0

I've referenced this answer and had a lot of success using it, as the output that it provides seems somewhat accurate. I've also slightly changed it such that I can encode the number of clusters desired, like so:

df = pd.DataFrame(A)
corr = df.corr().values

cluster_count = 50
pdist = spc.distance.pdist(corr)
linkage = spc.linkage(pdist, method='complete')
idx = spc.fcluster(linkage, cluster_count, 'maxclust')

My question is whether or not it's possible to modify this code to include the potential for items to belong to multiple clusters if they highly align with two or more of them.

That is, while most items may potentially belong to only one cluster, if there is an item that is extremely highly correlated with more than one cluster, then it should be present in both.

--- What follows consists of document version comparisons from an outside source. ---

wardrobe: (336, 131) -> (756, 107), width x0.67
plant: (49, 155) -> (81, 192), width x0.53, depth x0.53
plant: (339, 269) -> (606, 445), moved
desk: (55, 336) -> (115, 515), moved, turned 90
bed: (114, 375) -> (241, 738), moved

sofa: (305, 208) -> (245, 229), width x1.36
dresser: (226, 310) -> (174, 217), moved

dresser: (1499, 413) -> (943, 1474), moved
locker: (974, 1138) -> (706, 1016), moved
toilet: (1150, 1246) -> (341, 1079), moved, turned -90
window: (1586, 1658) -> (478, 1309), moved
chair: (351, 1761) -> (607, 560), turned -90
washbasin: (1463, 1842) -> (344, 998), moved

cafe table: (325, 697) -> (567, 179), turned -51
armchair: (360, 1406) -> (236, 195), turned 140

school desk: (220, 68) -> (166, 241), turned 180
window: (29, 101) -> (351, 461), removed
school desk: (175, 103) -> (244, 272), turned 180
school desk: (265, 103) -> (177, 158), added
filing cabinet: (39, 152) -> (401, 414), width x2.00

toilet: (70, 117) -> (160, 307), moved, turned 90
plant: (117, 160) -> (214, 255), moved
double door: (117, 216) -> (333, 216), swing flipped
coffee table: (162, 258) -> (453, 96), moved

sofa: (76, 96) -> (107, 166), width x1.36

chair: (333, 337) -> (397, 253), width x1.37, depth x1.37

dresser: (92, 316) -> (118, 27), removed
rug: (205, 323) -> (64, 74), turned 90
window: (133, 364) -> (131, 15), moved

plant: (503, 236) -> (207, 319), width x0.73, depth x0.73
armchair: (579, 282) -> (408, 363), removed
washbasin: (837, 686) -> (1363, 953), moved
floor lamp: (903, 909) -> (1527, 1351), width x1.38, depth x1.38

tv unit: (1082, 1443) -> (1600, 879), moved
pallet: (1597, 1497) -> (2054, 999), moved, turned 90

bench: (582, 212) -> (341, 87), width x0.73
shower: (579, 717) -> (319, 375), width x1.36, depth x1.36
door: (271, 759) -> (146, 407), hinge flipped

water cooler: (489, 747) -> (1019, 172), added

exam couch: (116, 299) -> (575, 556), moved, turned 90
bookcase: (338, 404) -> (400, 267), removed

Currently, I find it a bit unfortunate that some items have to "choose" the one cluster to be a part of, when they align highly with multiples.

Ryan Peschel
  • 11,087
  • 19
  • 74
  • 136
  • Do you have to use `spc.fcluster` (hierarchical clustering)? If not, you can use k-means and then decide what clusters each item belongs to, by looking at the distance from each centroid. – Dvir Cohen Jan 27 '20 at 13:38
  • I'm pretty new to stats, so I was just trying random methods. That seems like a pretty good idea though! I'll try it out – Ryan Peschel Jan 27 '20 at 14:18

0 Answers0